Listen to that crunch! Sinfully good Kuih Cakar Ayam

Kuih Cakar Ayam looks and tastes so good.

Kuih Cakar Ayam is a traditional Malaysian delicacy. It is so named because the finished product looks pretty much like the scratch marks of a chicken (cakar ayam) left to its own devices.

Here are a few interesting facts about Kuih Cakar Ayam:

  • It only requires three basic ingredients.
  • The ingredients are super cheap.
  • Making it is super easy.

Making Kuih Cakar Ayam is also all about the ratio – so pay attention.


  • 2 cups yam, finely grated
  • 4 tbsp sugar (read the sugar options below)
  • Cooking oil

Necessary equipment

  • Circular/round moulds, preferably made of heat-proof plastic, of about 3cm to 4cm in diameter
  • Slotted ladle or strainer ladle for frying

Types of sugar

Different types of sugar produces different results. Here are the expected results according to the type of sugar used.
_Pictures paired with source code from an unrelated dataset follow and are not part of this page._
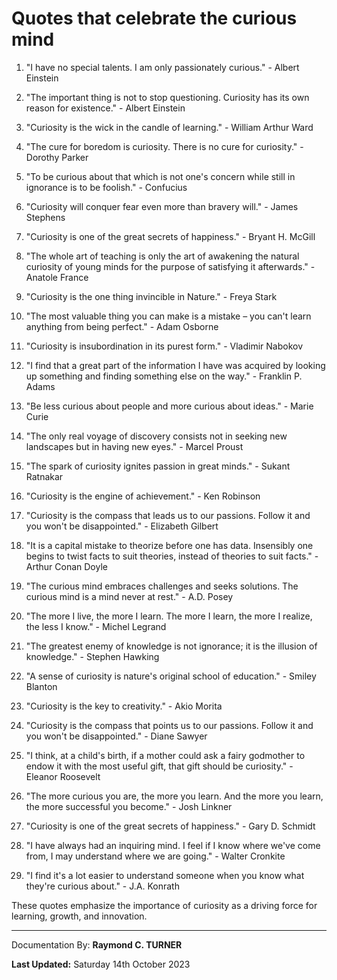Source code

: # Quotes that celebrate the curious mind

1. "I have no special talents. I am only passionately curious." - Albert Einstein

2. "The important thing is not to stop questioning. Curiosity has its own reason for existence." - Albert Einstein

3. "Curiosity is the wick in the candle of learning." - William Arthur Ward

4. "The cure for boredom is curiosity. There is no cure for curiosity." - Dorothy Parker

5. "To be curious about that which is not one's concern while still in ignorance is to be foolish." - Confucius

6. "Curiosity will conquer fear even more than bravery will." - James Stephens

7. "Curiosity is one of the great secrets of happiness." - Bryant H. McGill

8. "The whole art of teaching is only the art of awakening the natural curiosity of young minds for the purpose of satisfying it afterwards." - Anatole France

9. "Curiosity is the one thing invincible in Nature." - Freya Stark

10. "The most valuable thing you can make is a mistake – you can't learn anything from being perfect." - Adam Osborne

11. "Curiosity is insubordination in its purest form." - Vladimir Nabokov

12. "I find that a great part of the information I have was acquired by looking up something and finding something else on the way." - Franklin P. Adams

13. "Be less curious about people and more curious about ideas." - Marie Curie

14. "The only real voyage of discovery consists not in seeking new landscapes but in having new eyes." - Marcel Proust

15. "The spark of curiosity ignites passion in great minds." - Sukant Ratnakar

16. "Curiosity is the engine of achievement." - Ken Robinson

17. "Curiosity is the compass that leads us to our passions. Follow it and you won't be disappointed." - Elizabeth Gilbert

18. "It is a capital mistake to theorize before one has data. Insensibly one begins to twist facts to suit theories, instead of theories to suit facts." - Arthur Conan Doyle

19. "The curious mind embraces challenges and seeks solutions. The curious mind is a mind never at rest." - A.D. Posey

20. "The more I live, the more I learn. The more I learn, the more I realize, the less I know." - Michel Legrand

21. "The greatest enemy of knowledge is not ignorance; it is the illusion of knowledge." - Stephen Hawking

22. "A sense of curiosity is nature's original school of education." - Smiley Blanton

23. "Curiosity is the key to creativity." - Akio Morita

24. "Curiosity is the compass that points us to our passions. Follow it and you won't be disappointed." - Diane Sawyer

25. "I think, at a child's birth, if a mother could ask a fairy godmother to endow it with the most useful gift, that gift should be curiosity." - Eleanor Roosevelt

26. "The more curious you are, the more you learn. And the more you learn, the more successful you become." - Josh Linkner

27. "Curiosity is one of the great secrets of happiness." - Gary D. Schmidt

28. "I have always had an inquiring mind. I feel if I know where we've come from, I may understand where we are going." - Walter Cronkite

29. "I find it's a lot easier to understand someone when you know what they're curious about." - J.A. Konrath

These quotes emphasize the importance of curiosity as a driving force for learning, growth, and innovation.

---

Documentation By: **Raymond C. TURNER**

**Last Updated:** Saturday 14th October 2023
  • White sugar – The easiest sugar to use because it is common.
  • Jaggery (gula merah) – Sugar takes a while to melt and becomes somewhat clumpy.
  • Brown sugar – It’s crispy with a nice caramel flavour.
  • Coconut sugar (gula melaka) – The end result will completely blow-your-mind. It’s incredibly crispy and has a lovely burnt caramel flavour.
(L-R): Top – white sugar, jaggery, Bottom – brown sugar, coconut sugar.


  • Peel and rinse the yams,
  • Using the smallest hole on the box grater, grate yam finely into strings. Do not use a microplane box grater as the holes are too small.
  • In a medium-sized pot, heat oil enough to drown the yams.
  • If you see bubbles in the pot, the oil is ready for frying.
The oil is ready when it starts to bubble.
  • Add 2 tablespoons of sugar into the pot and stir until the sugar melts and looks like brown sludge.
Sugar is ready when it looks like sludge – like a science experiment!
  • Add 1 cup of grated yam. Fry and stir the yam continuously until it’s golden brown.
Expect oil to splash when yam goes in because of its water content.
The yam is ready when it turns golden brown.
  • Remove fried yam, quickly tossing excess oil and transfer yam to the first tray.
Fried yam, fresh out of the pot.

Shaping the cookies

  • Quickly scoop a spoonful of yam into the mould, pressing it down using slight pressure to compact and shape the yam. Do not press too much as this will make cookies too hard.
Metal moulds are great but it can get very hot.
  • Once compacted, press out the shaped cookies onto a kitchen paper-lined tray to cool and absorb excess oil.
  • Repeat the process.
  • Let cookies cool before storing in an airtight container.

Extra tips:

  • Use yam (any colour is fine) instead of sweet potatoes.
  • Work quickly or the sugar will cool and solidify the mess of fried yam into a big lump.